Interview: Lea De Gregorio
Sowohl Querdenker_innen als auch politische Aktivist_innen in Belarus sprechen von der Einschränkung ihrer Freiheit. Was geht Ihnen da als Philosoph durch den Kopf?
Die politischen Aktivistinnen und Aktivisten in Belarus haben negative Folgen zu tragen: willkürliche Verhaftung, lange Haftstrafen. Es wird mit einer unglaublichen Brutalität gegen sie vorgegangen. Da stellt sich natürlich ein ganz anderes Problem als bei Querdenker_innen, die in Deutschland demonstrieren. Bezogen auf Deutschland und den Umgang mit der Pandemie ist die Frage, ob und wenn ja in welchem Maße staatliche Maßnahmen zur Einschränkung der Pandemieausbreitung tatsächlich als freiheitseinschränkend betrachtet werden können.

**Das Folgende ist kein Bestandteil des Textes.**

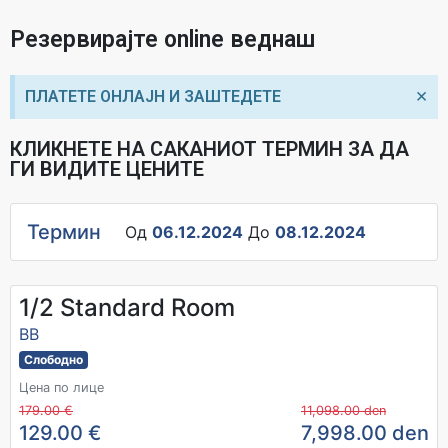
Резервирајте online веднаш
×
ПЛАТЕТЕ ОНЛАЈН И ЗАШТЕДЕТЕ
КЛИКНЕТЕ НА САКАНИОТ ТЕРМИН ЗА ДА
ГИ ВИДИТЕ ЦЕНИТЕ
Термин
Од
06.12.2024
До
08.12.2024
1/2 Standard Room
BB
Слободно
Цена по лице
179.00 €
11,098.00 den
129.00 €
7,998.00 den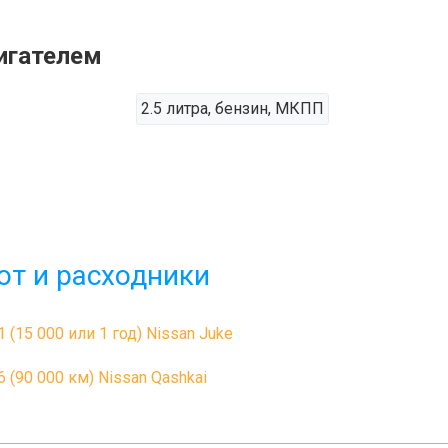
игателем
2.5 литра, бензин, МКПП
от и расходники
1 (15 000 или 1 год) Nissan Juke
6 (90 000 км) Nissan Qashkai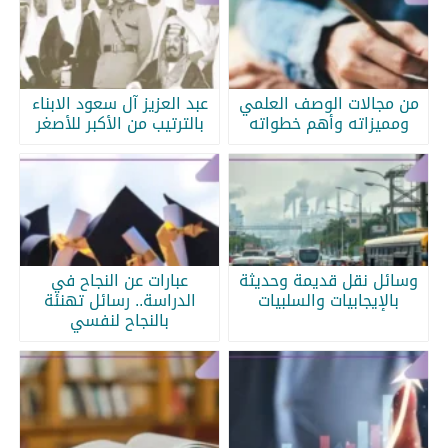
من مجالات الوصف العلمي
عبد العزيز آل سعود الابناء
ومميزاته وأهم خطواته
بالترتيب من الأكبر للأصغر
وسائل نقل قديمة وحديثة
عبارات عن النجاح في
بالإيجابيات والسلبيات
الدراسة.. رسائل تهنئة
بالنجاح لنفسي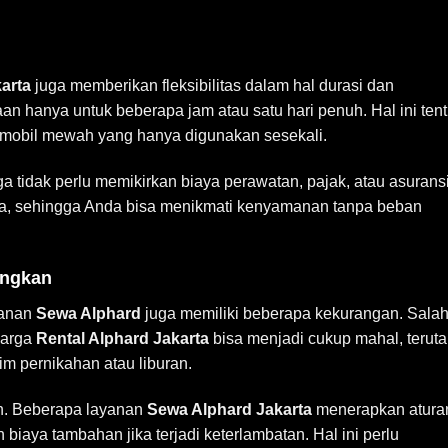
arta
juga memberikan fleksibilitas dalam hal durasi dan
 hanya untuk beberapa jam atau satu hari penuh. Hal ini ten
i mobil mewah yang hanya digunakan sesekali.
ga tidak perlu memikirkan biaya perawatan, pajak, atau asuransi
sa, sehingga Anda bisa menikmati kenyamanan tanpa beban
angkan
yanan
Sewa Alphard
juga memiliki beberapa kekurangan. Sala
Harga
Rental Alphard Jakarta
bisa menjadi cukup mahal, terut
im pernikahan atau liburan.
an. Beberapa layanan
Sewa Alphard Jakarta
menerapkan atura
biaya tambahan jika terjadi keterlambatan. Hal ini perlu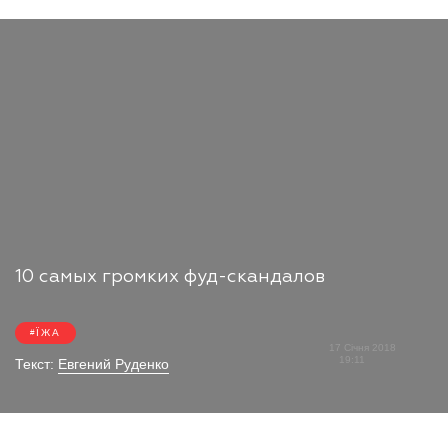
10 самых громких фуд-скандалов
ЇЖА
17 Січня 2018
19:11
Текст:
Евгений Руденко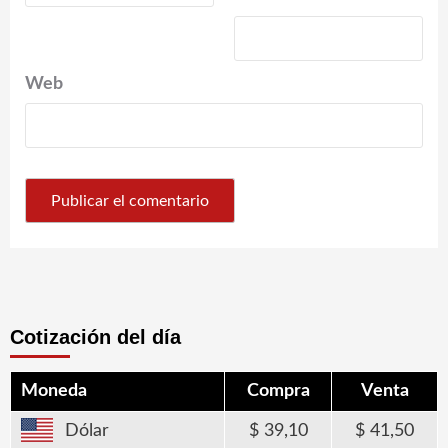
Web
Cotización del día
Moneda
Compra
Venta
Dólar
39,10
41,50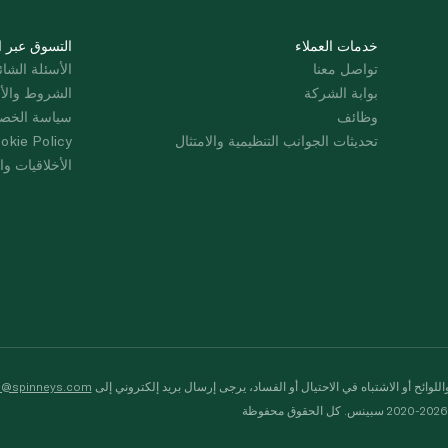
خدمات العملاء
التسوق عبر ا
تواصل معنا
الأسئلة الشائ
بوابة الشركة
الشروط والأ
وظائف
سياسة الخص
تحديثات الجوانب التنظيمية والامتثال
okie Policy
الأخلاقيات وال
لوائح أو الاشتباه في الاحتيال أو الفساد، يرجى إرسال بريد إلكتروني إلى
s@spinneys.com
ظة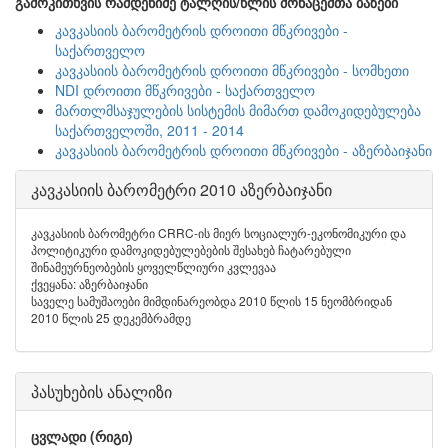
გამოკითხვის რამდენიმე ტალღის/წლის მონაცემთა ბაზები
კავკასიის ბარომეტრის დროითი მწკრივები -
საქართველო
კავკასიის ბარომეტრის დროითი მწკრივები - სომხეთი
NDI დროითი მწკრივები - საქართველო
მართლმსაჯულების სისტემის მიმართ დამოკიდებულება
საქართველოში, 2011 - 2014
კავკასიის ბარომეტრის დროითი მწკრივები - აზერბაიჯანი
კავკასიის ბარომეტრი 2010 აზერბაიჯანი
კავკასიის ბარომეტრი CRRC-ის მიერ სოციალურ-ეკონომიკური და
პოლიტიკური დამოკიდებულებების შესახებ ჩატარებული
შინამეურნეობების ყოველწლიური კვლევაა
ქვეყანა: აზერბაიჯანი
საველე სამუშაოები მიმდინარეობდა 2010 წლის 15 ნეომბრიდან
2010 წლის 25 დეკემბრამდე
პასუხების ანალიზი
ცვლადი (რიგი)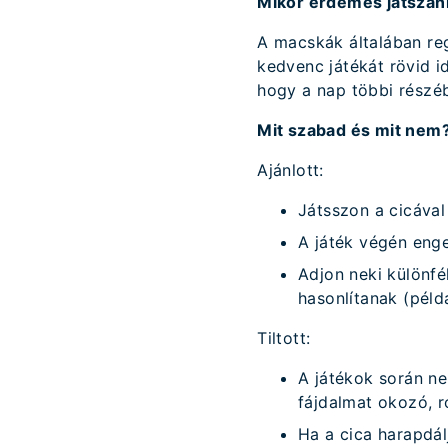
Mikor érdemes játszani
A macskák általában reg
kedvenc játékát rövid i
hogy a nap többi részé
Mit szabad és mit nem
Ajánlott:
Játsszon a cicával
A játék végén enge
Adjon neki különfé
hasonlítanak (példá
Tiltott:
A játékok során ne
fájdalmat okozó, r
Ha a cica harapdál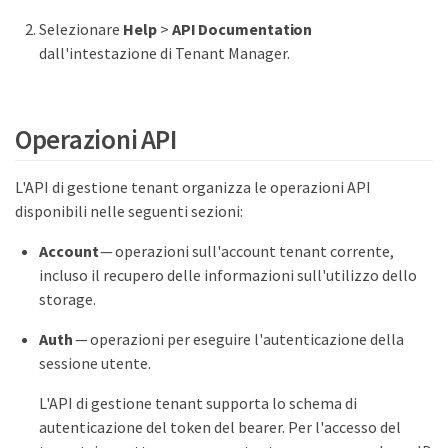
Selezionare
Help
>
API Documentation
dall'intestazione di Tenant Manager.
Operazioni API
L'API di gestione tenant organizza le operazioni API
disponibili nelle seguenti sezioni:
Account
— operazioni sull'account tenant corrente,
incluso il recupero delle informazioni sull'utilizzo dello
storage.
Auth
— operazioni per eseguire l'autenticazione della
sessione utente.
L'API di gestione tenant supporta lo schema di
autenticazione del token del bearer. Per l'accesso del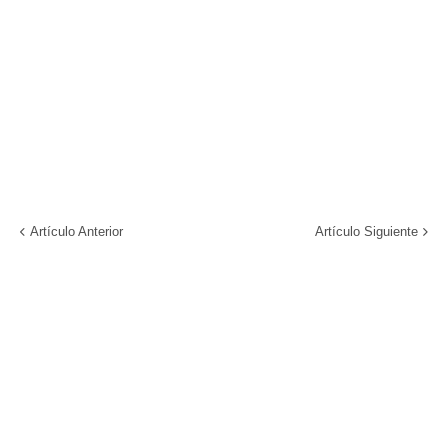
Artículo Anterior
Artículo Siguiente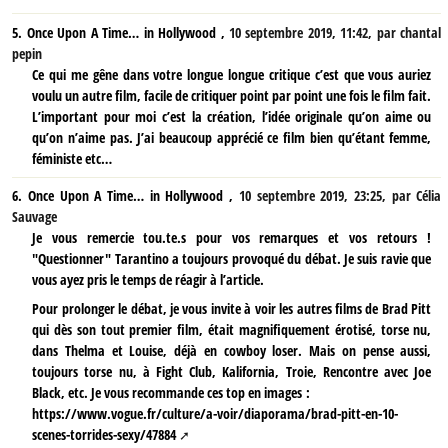
5.
Once Upon A Time… in Hollywood ,
10 septembre 2019, 11:42
,
par
chantal
pepin
Ce qui me gêne dans votre longue longue critique c’est que vous auriez
voulu un autre film, facile de critiquer point par point une fois le film fait.
L’important pour moi c’est la création, l’idée originale qu’on aime ou
qu’on n’aime pas. J’ai beaucoup apprécié ce film bien qu’étant femme,
féministe etc…
6.
Once Upon A Time… in Hollywood ,
10 septembre 2019, 23:25
,
par
Célia
Sauvage
Je vous remercie tou.te.s pour vos remarques et vos retours !
"Questionner" Tarantino a toujours provoqué du débat. Je suis ravie que
vous ayez pris le temps de réagir à l’article.
Pour prolonger le débat, je vous invite à voir les autres films de Brad Pitt
qui dès son tout premier film, était magnifiquement érotisé, torse nu,
dans Thelma et Louise, déjà en cowboy loser. Mais on pense aussi,
toujours torse nu, à Fight Club, Kalifornia, Troie, Rencontre avec Joe
Black, etc. Je vous recommande ces top en images :
https://www.vogue.fr/culture/a-voir/diaporama/brad-pitt-en-10-
scenes-torrides-sexy/47884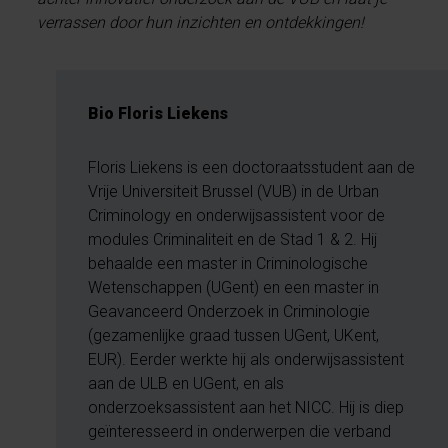
verrassen door hun inzichten en ontdekkingen!
Bio Floris Liekens
Floris Liekens is een doctoraatsstudent aan de
Vrije Universiteit Brussel (VUB) in de Urban
Criminology en onderwijsassistent voor de
modules Criminaliteit en de Stad 1 & 2. Hij
behaalde een master in Criminologische
Wetenschappen (UGent) en een master in
Geavanceerd Onderzoek in Criminologie
(gezamenlijke graad tussen UGent, UKent,
EUR). Eerder werkte hij als onderwijsassistent
aan de ULB en UGent, en als
onderzoeksassistent aan het NICC. Hij is diep
geïnteresseerd in onderwerpen die verband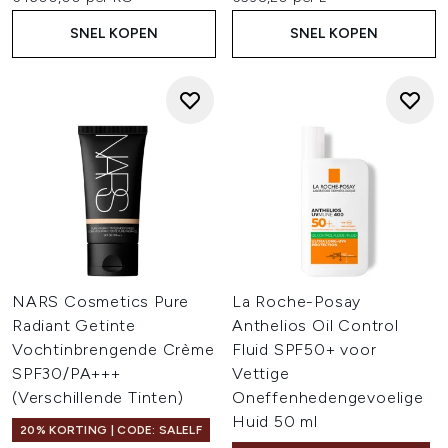
SNEL KOPEN
SNEL KOPEN
NARS Cosmetics Pure
La Roche-Posay
Radiant Getinte
Anthelios Oil Control
Vochtinbrengende Crème
Fluid SPF50+ voor
SPF30/PA+++
Vettige
(Verschillende Tinten)
Oneffenhedengevoelige
Huid 50 ml
20% KORTING | CODE: SALELF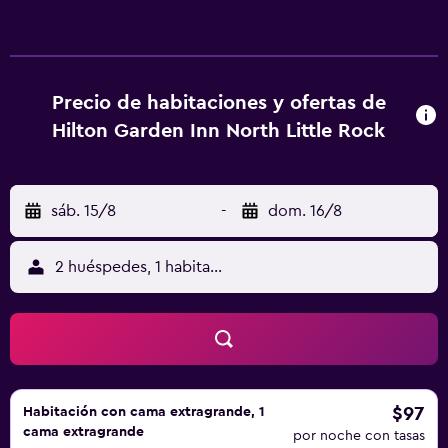
Precio de habitaciones y ofertas de
Hilton Garden Inn North Little Rock
sáb. 15/8
-
dom. 16/8
2 huéspedes, 1 habitación
$97
Habitación con cama extragrande, 1
cama extragrande
por noche con tasas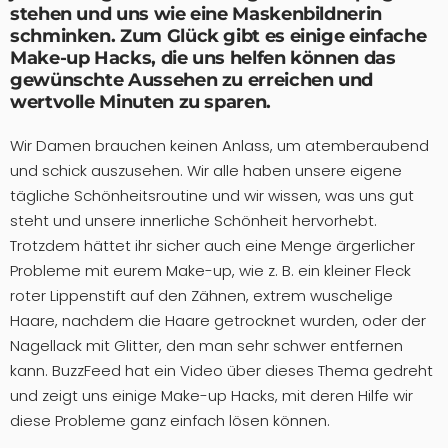
stehen und uns wie eine Maskenbildnerin
schminken. Zum Glück gibt es einige einfache
Make-up Hacks
, die uns helfen können das
gewünschte Aussehen zu erreichen und
wertvolle Minuten zu sparen.
Wir Damen brauchen keinen Anlass, um atemberaubend
und schick auszusehen. Wir alle haben unsere eigene
tägliche Schönheitsroutine und wir wissen, was uns gut
steht und unsere innerliche Schönheit hervorhebt.
Trotzdem hättet ihr sicher auch eine Menge ärgerlicher
Probleme mit eurem Make-up, wie z. B. ein kleiner Fleck
roter Lippenstift auf den Zähnen, extrem wuschelige
Haare, nachdem die Haare getrocknet wurden, oder der
Nagellack mit Glitter, den man sehr schwer entfernen
kann. BuzzFeed hat ein Video über dieses Thema gedreht
und zeigt uns einige Make-up Hacks, mit deren Hilfe wir
diese Probleme ganz einfach lösen können.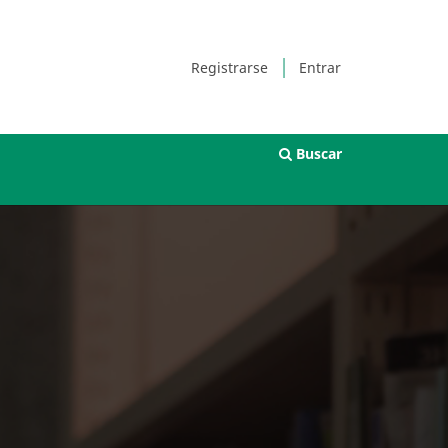
Registrarse
Entrar
Buscar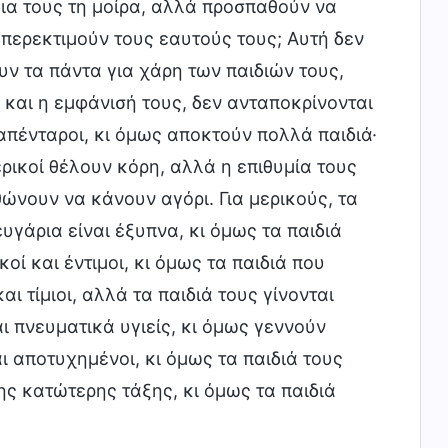
δια τους τη μοίρα, αλλά προσπαθούν να
υπερεκτιμούν τους εαυτούς τους; Αυτή δεν
υν τα πάντα για χάρη των παιδιών τους,
 και η εμφάνισή τους, δεν ανταποκρίνονται
ι απένταροι, κι όμως αποκτούν πολλά παιδιά·
ερικοί θέλουν κόρη, αλλά η επιθυμία τους
θώνουν να κάνουν αγόρι. Για μερικούς, τα
ευγάρια είναι έξυπνα, κι όμως τα παιδιά
οί και έντιμοι, κι όμως τα παιδιά που
ι τίμιοι, αλλά τα παιδιά τους γίνονται
ι πνευματικά υγιείς, κι όμως γεννούν
αι αποτυχημένοι, κι όμως τα παιδιά τους
ης κατώτερης τάξης, κι όμως τα παιδιά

Wie steht es denn um den Freiheitsbegriff bei den Querdenker_innen?
Vorab ist natürlich wichtig zu beachten, dass wir es bei Querdenker_innen mit einer rechtsoffenen oder rechtsaffinen Bewegung zu tun haben. Da wird auf der Straße ein Bündnis mit neofaschistischen Rechtsradikalen gesucht. Dass die nicht für eine Gesellschaftsvorstellung stehen, die wir auch nur in irgendeiner Weise als freiheitlich bezeichnen können, dürfte klar sein. Natürlich stellen aber die staatlichen Maßnahmen zu Pandemiebekämpfung Einschränkungen von Handlungsmöglichkeiten dar. Die entscheidende Frage ist aber doch, ob dieser Sachverhalt tatsächlich gleichbedeutend ist mit der Einschränkung von Freiheiten. Und vielleicht sollte man auch darauf schauen, was für Möglichkeiten diese Einschränkungen eröffnen, die ansonsten für viele verschlossen werden würden.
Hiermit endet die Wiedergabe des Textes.